A black man finds Leonardo DiCaprio's wallet on the ground. Some days later he's stopped by the police while driving erratically on the interstate. They asked him for his ID and he hands them the one he found. The officer looks at the ID and back to the man. He reads aloud, "First Name: Leonardo, last name: DiCaprio." He looks at the driver, a bit perplexed. "Hair: blonde, eyes: blue." Looks at him again. Then the cop called his partner and asked, "Hey Bob, did the Titanic sink or burn?"

Anonymous

Black Pilot

Q: What do you call a black pilot flying a plane?
A: A pilot, you racist.

Copyright © 2013 - All Rights Reserved - Used with Permission.
Anonymous

What Marketing Is

I've learned what marketing is.
You are at a party and you see a very pretty girl.
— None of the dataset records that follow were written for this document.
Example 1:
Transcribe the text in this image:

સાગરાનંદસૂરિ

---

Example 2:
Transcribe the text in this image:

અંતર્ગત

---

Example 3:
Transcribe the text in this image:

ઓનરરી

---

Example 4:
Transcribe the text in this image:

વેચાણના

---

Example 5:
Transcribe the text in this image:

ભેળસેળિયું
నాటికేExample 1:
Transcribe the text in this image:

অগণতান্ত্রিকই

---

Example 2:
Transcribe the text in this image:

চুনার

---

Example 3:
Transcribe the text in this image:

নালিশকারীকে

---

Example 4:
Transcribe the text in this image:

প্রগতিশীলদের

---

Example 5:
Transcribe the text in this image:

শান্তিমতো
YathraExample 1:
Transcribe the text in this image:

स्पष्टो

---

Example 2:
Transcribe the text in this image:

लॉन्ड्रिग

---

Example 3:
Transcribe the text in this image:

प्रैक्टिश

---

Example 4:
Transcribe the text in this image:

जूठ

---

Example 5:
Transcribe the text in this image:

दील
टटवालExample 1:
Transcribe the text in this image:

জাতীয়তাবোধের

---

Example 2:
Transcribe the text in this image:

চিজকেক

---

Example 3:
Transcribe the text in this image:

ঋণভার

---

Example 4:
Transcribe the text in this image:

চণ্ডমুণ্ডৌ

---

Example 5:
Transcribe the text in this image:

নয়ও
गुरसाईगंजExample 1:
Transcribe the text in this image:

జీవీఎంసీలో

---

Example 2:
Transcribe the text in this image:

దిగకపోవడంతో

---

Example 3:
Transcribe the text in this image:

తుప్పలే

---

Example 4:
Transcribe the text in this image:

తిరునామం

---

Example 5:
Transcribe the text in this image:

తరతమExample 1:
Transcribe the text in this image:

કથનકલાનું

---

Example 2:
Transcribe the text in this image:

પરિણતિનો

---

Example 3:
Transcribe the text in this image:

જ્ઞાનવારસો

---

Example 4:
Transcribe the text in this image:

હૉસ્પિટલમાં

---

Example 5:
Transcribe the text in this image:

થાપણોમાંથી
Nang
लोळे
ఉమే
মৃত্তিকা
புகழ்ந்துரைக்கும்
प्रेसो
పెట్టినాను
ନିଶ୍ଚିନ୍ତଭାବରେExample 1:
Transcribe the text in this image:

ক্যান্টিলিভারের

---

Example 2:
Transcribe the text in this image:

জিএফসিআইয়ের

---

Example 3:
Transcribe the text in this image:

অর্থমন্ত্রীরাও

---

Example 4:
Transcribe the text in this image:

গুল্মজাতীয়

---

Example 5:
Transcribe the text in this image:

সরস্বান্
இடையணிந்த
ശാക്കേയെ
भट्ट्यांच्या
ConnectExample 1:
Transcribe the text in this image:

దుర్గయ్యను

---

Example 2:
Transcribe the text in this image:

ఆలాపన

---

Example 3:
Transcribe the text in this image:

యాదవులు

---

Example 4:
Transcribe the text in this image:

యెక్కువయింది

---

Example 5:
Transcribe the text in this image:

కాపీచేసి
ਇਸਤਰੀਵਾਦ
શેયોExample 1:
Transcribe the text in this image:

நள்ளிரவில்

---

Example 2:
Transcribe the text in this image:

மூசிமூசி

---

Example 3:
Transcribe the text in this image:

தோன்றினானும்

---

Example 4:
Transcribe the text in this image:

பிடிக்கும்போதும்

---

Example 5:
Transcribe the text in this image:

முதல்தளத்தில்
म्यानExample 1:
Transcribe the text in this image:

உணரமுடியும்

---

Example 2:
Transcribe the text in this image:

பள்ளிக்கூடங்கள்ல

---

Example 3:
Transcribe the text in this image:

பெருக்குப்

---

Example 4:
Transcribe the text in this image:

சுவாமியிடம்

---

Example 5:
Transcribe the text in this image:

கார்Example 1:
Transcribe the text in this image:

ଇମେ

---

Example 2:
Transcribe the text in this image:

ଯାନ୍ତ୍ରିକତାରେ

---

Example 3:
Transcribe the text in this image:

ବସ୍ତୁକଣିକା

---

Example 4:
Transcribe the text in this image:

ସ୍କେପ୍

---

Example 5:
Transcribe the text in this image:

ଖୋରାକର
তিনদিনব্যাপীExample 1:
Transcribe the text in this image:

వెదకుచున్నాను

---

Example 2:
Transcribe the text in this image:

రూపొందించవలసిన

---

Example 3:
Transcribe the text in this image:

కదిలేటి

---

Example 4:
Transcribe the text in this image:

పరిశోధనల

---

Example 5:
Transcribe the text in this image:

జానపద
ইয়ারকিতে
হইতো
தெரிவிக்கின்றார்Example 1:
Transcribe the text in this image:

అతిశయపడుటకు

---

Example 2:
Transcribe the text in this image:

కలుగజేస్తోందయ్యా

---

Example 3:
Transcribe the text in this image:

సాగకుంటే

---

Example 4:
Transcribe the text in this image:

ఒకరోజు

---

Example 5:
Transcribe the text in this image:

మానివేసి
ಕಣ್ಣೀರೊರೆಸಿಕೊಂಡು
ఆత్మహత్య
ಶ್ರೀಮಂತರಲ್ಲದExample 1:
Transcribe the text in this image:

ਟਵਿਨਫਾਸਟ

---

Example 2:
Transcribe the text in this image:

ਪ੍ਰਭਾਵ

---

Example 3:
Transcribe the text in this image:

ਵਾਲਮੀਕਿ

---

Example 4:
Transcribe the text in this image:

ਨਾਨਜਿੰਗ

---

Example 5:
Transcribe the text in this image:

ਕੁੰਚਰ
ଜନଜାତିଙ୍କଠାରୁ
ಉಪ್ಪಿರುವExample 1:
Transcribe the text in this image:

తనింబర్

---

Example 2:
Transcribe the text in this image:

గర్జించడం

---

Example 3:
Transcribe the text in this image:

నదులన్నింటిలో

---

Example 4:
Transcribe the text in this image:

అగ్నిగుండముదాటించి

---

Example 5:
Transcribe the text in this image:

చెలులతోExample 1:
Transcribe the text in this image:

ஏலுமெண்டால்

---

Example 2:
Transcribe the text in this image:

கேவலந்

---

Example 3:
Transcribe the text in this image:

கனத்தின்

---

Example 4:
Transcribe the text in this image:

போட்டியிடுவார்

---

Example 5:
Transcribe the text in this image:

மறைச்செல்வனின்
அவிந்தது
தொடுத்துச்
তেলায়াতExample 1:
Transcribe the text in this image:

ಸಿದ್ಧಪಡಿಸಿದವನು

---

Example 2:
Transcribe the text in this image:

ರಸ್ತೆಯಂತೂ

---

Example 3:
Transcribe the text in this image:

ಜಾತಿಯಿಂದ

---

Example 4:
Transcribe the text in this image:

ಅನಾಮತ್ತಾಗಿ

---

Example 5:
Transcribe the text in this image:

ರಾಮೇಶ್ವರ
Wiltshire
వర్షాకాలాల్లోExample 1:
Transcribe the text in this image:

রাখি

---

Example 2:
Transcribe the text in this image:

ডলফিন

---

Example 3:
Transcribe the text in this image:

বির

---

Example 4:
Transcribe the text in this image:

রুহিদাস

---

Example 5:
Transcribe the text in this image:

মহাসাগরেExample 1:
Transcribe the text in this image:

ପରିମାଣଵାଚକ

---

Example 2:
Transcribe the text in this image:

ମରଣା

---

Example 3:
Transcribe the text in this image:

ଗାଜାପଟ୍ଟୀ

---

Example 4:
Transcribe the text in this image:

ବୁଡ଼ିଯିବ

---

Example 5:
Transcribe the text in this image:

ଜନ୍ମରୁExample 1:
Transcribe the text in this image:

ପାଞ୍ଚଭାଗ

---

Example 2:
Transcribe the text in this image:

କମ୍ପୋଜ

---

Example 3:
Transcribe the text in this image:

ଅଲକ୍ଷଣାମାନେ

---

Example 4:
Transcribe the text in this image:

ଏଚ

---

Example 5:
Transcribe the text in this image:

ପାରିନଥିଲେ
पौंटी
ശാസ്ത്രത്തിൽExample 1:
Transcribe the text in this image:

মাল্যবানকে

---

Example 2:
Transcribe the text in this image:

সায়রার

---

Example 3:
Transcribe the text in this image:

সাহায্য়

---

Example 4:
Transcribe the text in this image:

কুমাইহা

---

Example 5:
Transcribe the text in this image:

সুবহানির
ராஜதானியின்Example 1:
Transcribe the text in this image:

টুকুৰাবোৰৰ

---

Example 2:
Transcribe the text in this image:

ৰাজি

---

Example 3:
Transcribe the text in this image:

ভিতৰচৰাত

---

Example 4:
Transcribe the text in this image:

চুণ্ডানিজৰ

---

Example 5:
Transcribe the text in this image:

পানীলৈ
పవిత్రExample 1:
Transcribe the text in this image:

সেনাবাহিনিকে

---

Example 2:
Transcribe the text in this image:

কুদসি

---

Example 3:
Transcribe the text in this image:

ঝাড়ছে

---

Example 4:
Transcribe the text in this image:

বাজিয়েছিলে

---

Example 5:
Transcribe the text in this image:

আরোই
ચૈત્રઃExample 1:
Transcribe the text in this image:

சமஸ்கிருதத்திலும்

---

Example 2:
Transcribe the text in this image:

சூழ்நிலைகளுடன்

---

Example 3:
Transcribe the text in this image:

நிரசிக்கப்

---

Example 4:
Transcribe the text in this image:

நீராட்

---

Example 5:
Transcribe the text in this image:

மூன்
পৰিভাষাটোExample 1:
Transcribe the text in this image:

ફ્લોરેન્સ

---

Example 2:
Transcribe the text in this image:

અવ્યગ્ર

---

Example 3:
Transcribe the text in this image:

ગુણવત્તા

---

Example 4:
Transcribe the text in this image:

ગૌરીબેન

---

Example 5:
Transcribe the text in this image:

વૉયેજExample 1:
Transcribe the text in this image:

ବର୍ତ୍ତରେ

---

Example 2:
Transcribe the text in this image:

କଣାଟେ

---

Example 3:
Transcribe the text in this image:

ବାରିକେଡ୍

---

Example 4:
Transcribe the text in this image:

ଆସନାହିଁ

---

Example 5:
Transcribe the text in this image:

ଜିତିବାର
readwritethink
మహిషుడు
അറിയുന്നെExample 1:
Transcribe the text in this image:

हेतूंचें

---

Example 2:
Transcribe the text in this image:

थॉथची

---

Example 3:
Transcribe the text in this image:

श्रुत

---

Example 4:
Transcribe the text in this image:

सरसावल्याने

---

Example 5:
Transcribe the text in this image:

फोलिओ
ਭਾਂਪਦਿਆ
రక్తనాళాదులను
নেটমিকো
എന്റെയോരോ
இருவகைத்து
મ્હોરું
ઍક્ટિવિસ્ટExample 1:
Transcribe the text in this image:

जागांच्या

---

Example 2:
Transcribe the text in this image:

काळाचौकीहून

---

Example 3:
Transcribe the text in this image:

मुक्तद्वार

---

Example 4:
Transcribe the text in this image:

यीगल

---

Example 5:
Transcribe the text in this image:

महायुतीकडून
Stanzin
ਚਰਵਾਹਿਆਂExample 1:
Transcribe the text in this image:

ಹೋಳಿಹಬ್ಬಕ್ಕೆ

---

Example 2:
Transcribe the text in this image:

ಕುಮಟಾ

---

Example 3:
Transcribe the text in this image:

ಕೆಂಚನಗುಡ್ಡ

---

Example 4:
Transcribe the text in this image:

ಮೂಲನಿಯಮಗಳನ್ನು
You approach her and tell her, "I am very good in bed." That is Direct Marketing.
You are at a party with a group of friends and you see a very pretty girl. One of your friends approaches her and tells her, "That guy over there is very good in bed." That is Advertising.
You are at a party and you see a very pretty girl. You ask for her phone number. The following day you call her and tell her, "I am very good in bed." That is Telemarketing.
You are at a party and you see a very pretty girl. You recognize her, you approach her and refresh her memory by telling her, "Do you remember how good I am in bed?" That is Customer Relationship Management.
You are at a party and you see a very pretty girl. You get up, fix your tie, pour her a drink, open the door for her, pick up her bag when it falls and you tell her,"I am very good in bed." That is Public Relations.
You are at a party and you see a very pretty girl. She approaches you and tells you, "I heard you are very good in bed." That, that is Branding.